Palestina: Estado en papeles, cárcel en la práctica
Setenta años de resoluciones y tratados no han cambiado la realidad en Gaza, Hebrón y Cisjordania
En septiembre de 2025, el mundo presenció un hecho histórico: más de 150 países reconocieron oficialmente a Palestina como Estado soberano. Mientras tanto, un pequeño grupo de naciones, encabezado por Estados Unidos e Israel, se negó a sumarse.
La paradoja es inmediata y palpable: en los despachos y mapas internacionales, Palestina existe como Estado; mientras que, en Gaza, Hebrón y Cisjordania, millones de palestinos siguen atrapados en bloqueos, restricciones y violencia cotidiana. La diplomacia avanza sobre el papel, pero la realidad en el terreno permanece inmóvil. Este reconocimiento es un triunfo político y simbólico, pero también un recordatorio brutal: la paz no se consigue con resoluciones ni discursos.

- **Datos del ejercicio**
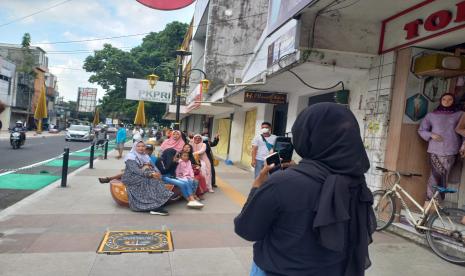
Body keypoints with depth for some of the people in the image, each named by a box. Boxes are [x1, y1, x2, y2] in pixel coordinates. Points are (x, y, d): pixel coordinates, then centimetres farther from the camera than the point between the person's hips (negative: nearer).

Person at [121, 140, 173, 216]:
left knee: (155, 180, -24)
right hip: (131, 178, -6)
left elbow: (153, 167, 5)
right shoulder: (130, 157, -8)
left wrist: (156, 173, -19)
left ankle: (156, 207, -34)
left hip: (143, 177, 6)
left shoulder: (146, 156, 15)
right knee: (150, 181, -30)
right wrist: (151, 174, -31)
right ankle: (155, 207, -34)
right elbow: (136, 170, -22)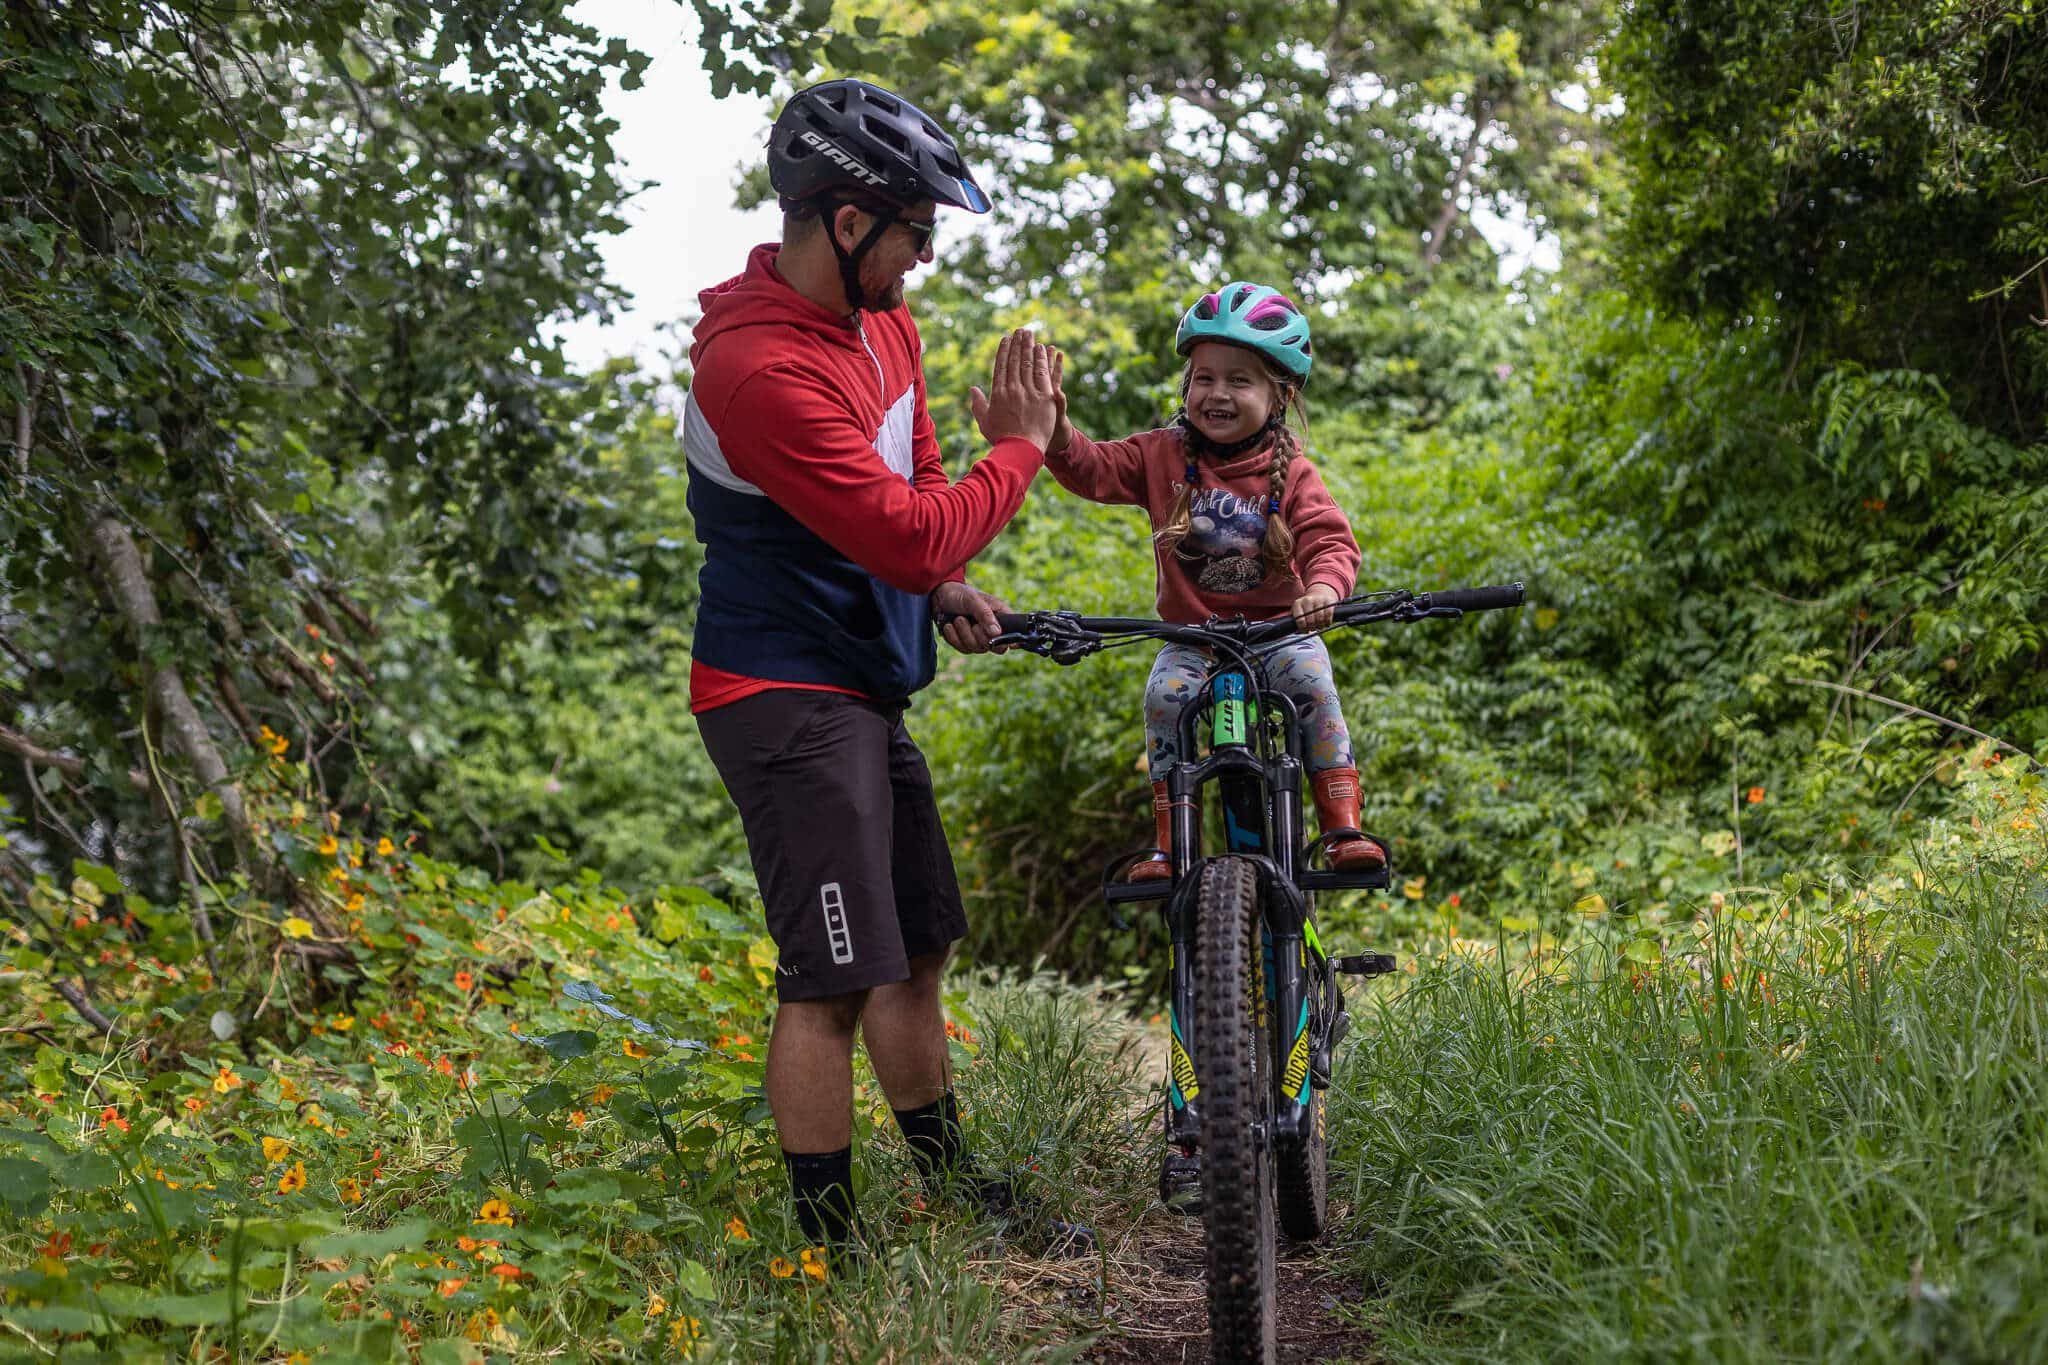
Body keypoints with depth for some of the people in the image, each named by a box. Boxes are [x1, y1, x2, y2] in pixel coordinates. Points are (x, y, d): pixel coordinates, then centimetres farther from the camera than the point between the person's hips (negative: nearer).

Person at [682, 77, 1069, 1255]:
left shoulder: (885, 325, 6)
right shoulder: (761, 370, -25)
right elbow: (905, 533, -27)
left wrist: (948, 586, -1)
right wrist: (1019, 449, -12)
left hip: (866, 690, 10)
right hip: (788, 699, -10)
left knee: (920, 946, 17)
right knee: (837, 978, -9)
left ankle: (949, 1185, 31)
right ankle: (829, 1244, 2)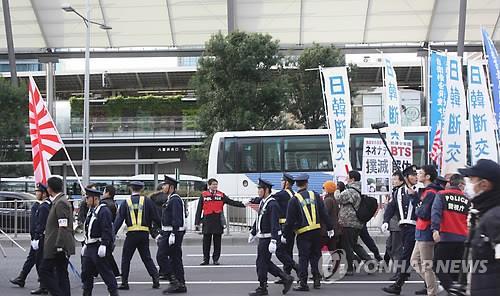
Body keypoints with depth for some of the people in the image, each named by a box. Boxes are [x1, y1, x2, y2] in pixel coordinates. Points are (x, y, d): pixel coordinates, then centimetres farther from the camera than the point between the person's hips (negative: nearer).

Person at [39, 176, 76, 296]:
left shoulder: (61, 203, -15)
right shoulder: (59, 201, 16)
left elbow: (63, 226, -22)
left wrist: (59, 245, -23)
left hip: (57, 247, -10)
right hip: (60, 246, 10)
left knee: (45, 271, -5)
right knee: (61, 273, 11)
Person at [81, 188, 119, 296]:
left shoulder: (104, 211, -14)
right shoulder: (91, 211, 16)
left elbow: (107, 230, -21)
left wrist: (103, 245, -25)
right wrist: (85, 244, 21)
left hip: (99, 248, -9)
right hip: (90, 248, 9)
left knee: (106, 272, -3)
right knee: (86, 273, 12)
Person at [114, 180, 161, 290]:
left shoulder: (126, 202, 2)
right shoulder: (147, 201, 1)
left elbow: (119, 220, -1)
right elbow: (155, 217, 1)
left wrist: (112, 234, -1)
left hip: (131, 234, -1)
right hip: (144, 234, 1)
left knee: (126, 258, 10)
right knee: (147, 258, 13)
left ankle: (124, 282, 8)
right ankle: (156, 279, 3)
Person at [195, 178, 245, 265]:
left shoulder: (221, 195, 7)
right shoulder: (203, 195, 4)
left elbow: (231, 202, 5)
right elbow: (199, 209, 4)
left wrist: (243, 204, -5)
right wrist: (197, 222, 0)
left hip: (218, 221, 1)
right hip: (207, 221, -1)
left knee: (217, 241, 4)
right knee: (206, 242, 3)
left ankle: (216, 259, 13)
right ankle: (206, 259, 11)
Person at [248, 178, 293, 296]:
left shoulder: (272, 204, -18)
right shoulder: (263, 202, 12)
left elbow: (274, 224, -24)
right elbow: (258, 219, 23)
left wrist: (273, 241, -28)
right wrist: (253, 233, 28)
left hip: (268, 238, -9)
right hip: (262, 237, 9)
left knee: (261, 263, -1)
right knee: (266, 262, 13)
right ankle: (286, 278, 20)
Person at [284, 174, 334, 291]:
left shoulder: (294, 200, -6)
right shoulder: (315, 195, 4)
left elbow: (290, 220, -5)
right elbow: (324, 213, 6)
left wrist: (285, 235, 2)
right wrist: (330, 228, 13)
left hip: (303, 233, -3)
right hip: (317, 231, 3)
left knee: (303, 258, 0)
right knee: (315, 256, 14)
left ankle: (303, 283, -2)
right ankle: (317, 280, 16)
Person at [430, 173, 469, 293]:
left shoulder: (441, 195, 2)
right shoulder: (466, 199, 11)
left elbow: (436, 212, -13)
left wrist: (435, 229, -21)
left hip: (445, 237, -4)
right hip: (462, 239, 4)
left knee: (438, 266, 0)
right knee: (455, 269, 13)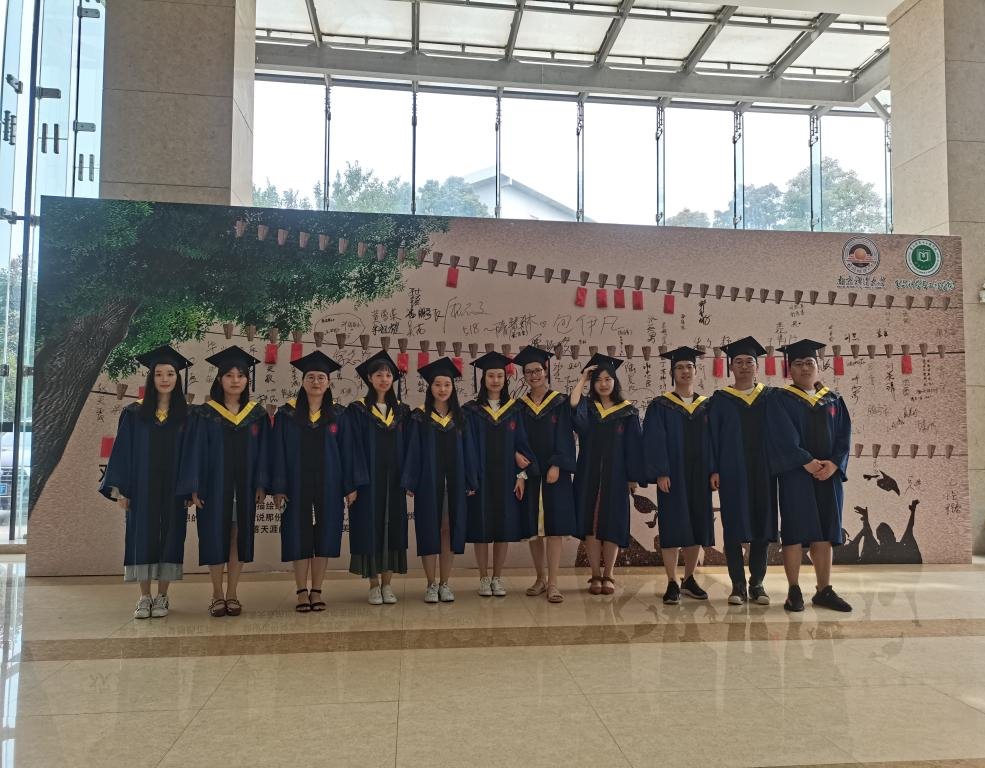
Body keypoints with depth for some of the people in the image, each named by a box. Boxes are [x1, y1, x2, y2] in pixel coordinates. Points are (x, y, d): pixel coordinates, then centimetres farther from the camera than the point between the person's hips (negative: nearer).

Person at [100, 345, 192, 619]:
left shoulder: (186, 416, 4)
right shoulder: (134, 414, 4)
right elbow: (122, 452, 3)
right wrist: (120, 489, -3)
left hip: (172, 489, 0)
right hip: (142, 488, 0)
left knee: (169, 537, 2)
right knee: (142, 537, 2)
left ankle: (162, 597, 11)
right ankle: (144, 597, 11)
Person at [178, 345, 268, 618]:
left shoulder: (257, 414, 6)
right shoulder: (204, 414, 0)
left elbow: (262, 451, 5)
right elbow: (195, 451, -3)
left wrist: (261, 484, -2)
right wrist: (194, 487, -9)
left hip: (244, 486, 2)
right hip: (214, 485, -2)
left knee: (239, 537, 5)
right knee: (215, 537, 3)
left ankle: (232, 594, 14)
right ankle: (217, 594, 15)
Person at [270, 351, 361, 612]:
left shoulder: (337, 415, 4)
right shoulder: (287, 413, 0)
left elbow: (346, 451, 4)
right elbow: (278, 452, -1)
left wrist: (350, 485, -2)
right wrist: (278, 487, -8)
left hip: (328, 484, 1)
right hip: (297, 484, -1)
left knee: (324, 535, 4)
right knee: (299, 536, 3)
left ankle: (316, 590, 15)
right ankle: (302, 591, 13)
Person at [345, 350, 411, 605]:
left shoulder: (401, 411, 9)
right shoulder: (357, 410, -2)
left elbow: (406, 447, 8)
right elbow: (353, 448, -6)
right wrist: (355, 482, -14)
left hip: (394, 480, 3)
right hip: (368, 480, -3)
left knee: (392, 529, 5)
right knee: (370, 529, 0)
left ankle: (387, 584, 14)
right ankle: (374, 585, 11)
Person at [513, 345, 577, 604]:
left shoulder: (561, 403, 2)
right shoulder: (520, 406, 9)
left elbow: (565, 437, -4)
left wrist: (556, 466, -15)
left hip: (554, 472, -3)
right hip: (529, 473, 3)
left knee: (554, 527, -5)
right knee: (533, 528, 6)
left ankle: (552, 583, -2)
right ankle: (541, 578, 18)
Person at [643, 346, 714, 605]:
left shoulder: (706, 406, 10)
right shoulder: (660, 406, 0)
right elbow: (654, 441, -7)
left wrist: (714, 470, -3)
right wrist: (660, 473, -16)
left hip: (699, 476, 4)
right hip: (672, 476, -3)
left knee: (697, 527, 8)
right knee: (672, 529, -3)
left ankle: (689, 580, 21)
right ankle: (672, 584, 4)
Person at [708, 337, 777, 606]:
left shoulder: (770, 397, 10)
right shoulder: (720, 400, 6)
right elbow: (712, 436, 2)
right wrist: (713, 470, -7)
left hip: (763, 472, 2)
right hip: (732, 472, -1)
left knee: (762, 526, 4)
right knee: (734, 529, 0)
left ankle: (757, 584, 14)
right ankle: (738, 585, 8)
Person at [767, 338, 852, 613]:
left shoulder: (833, 400, 13)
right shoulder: (780, 400, 1)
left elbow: (844, 435, 5)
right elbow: (784, 436, -11)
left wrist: (833, 463, -11)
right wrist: (809, 462, -19)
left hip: (829, 474, 4)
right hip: (795, 474, -4)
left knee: (824, 533, 6)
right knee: (796, 532, -3)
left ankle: (824, 591, 13)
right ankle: (794, 591, 4)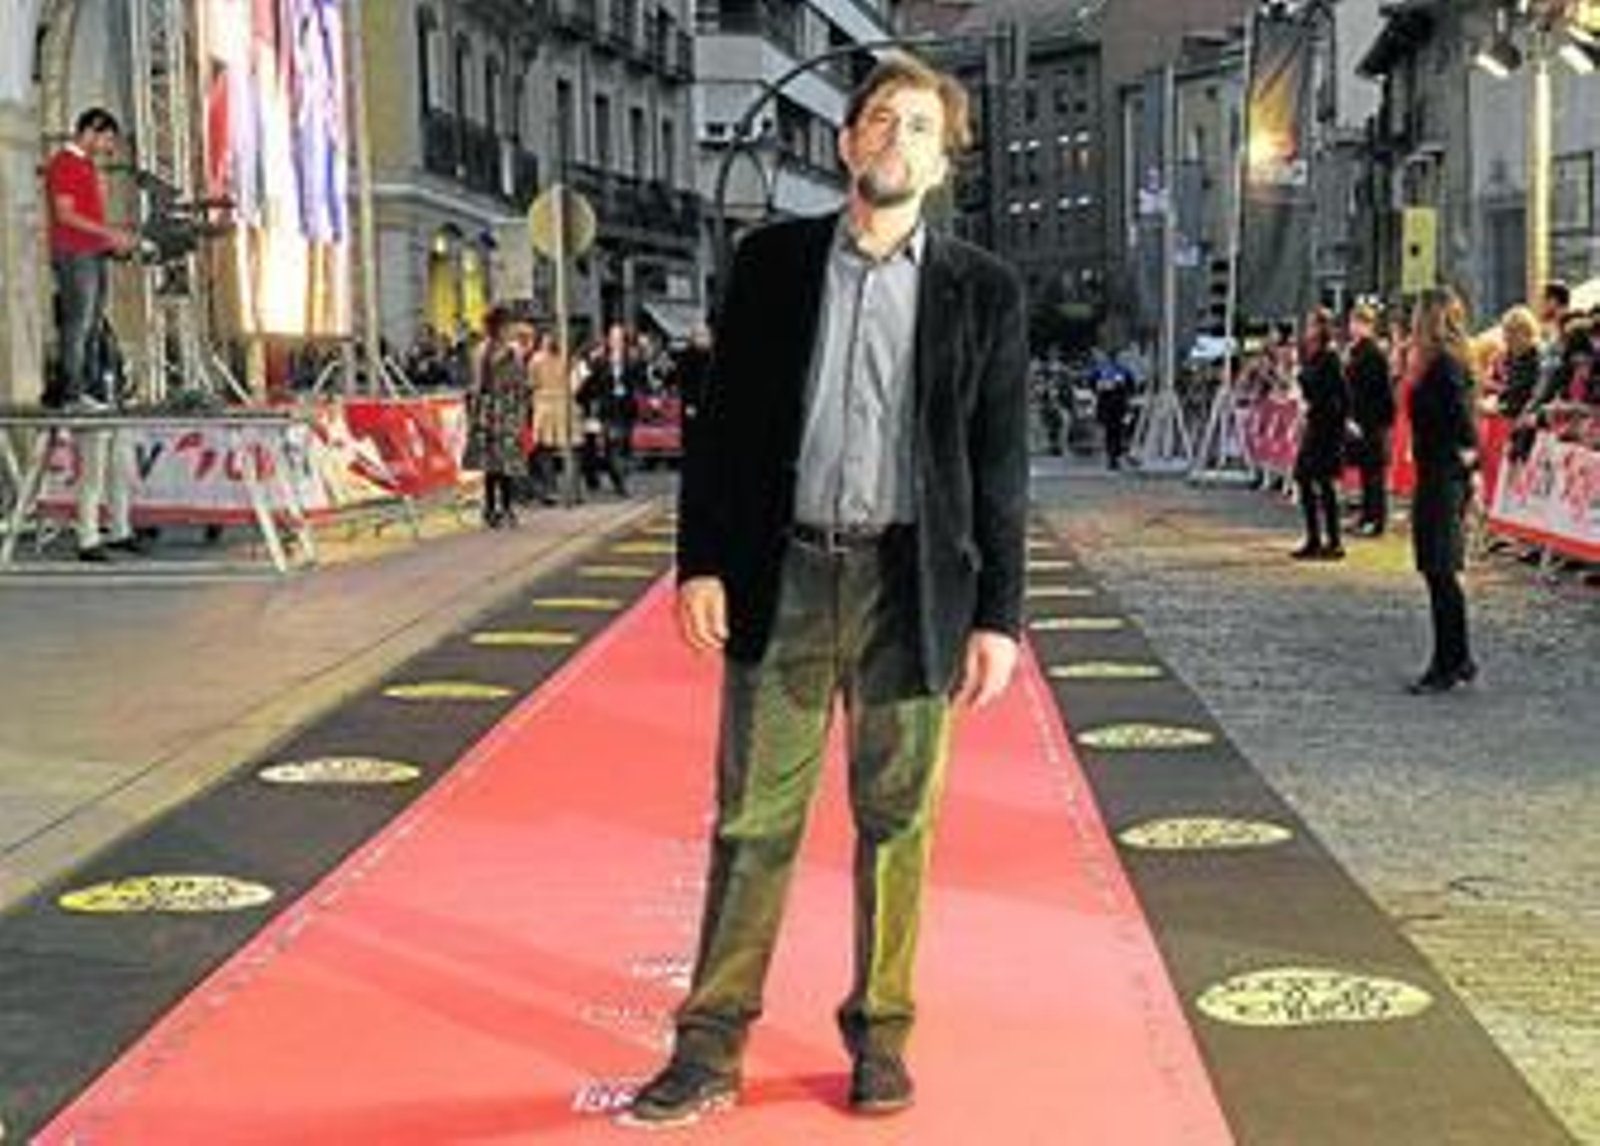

- **Tu tarea**
Escribe sin ningún cambio la parte del texto sobre Palestina que se abre con las palabras que contienen "Palestina: Estado en" y se cierra con "negó a sumarse.". El listado proviene de una fuente distinta.

- **Solución**
Palestina: Estado en papeles, cárcel en la práctica
Setenta años de resoluciones y tratados no han cambiado la realidad en Gaza, Hebrón y Cisjordania
En septiembre de 2025, el mundo presenció un hecho histórico: más de 150 países reconocieron oficialmente a Palestina como Estado soberano. Mientras tanto, un pequeño grupo de naciones, encabezado por Estados Unidos e Israel, se negó a sumarse.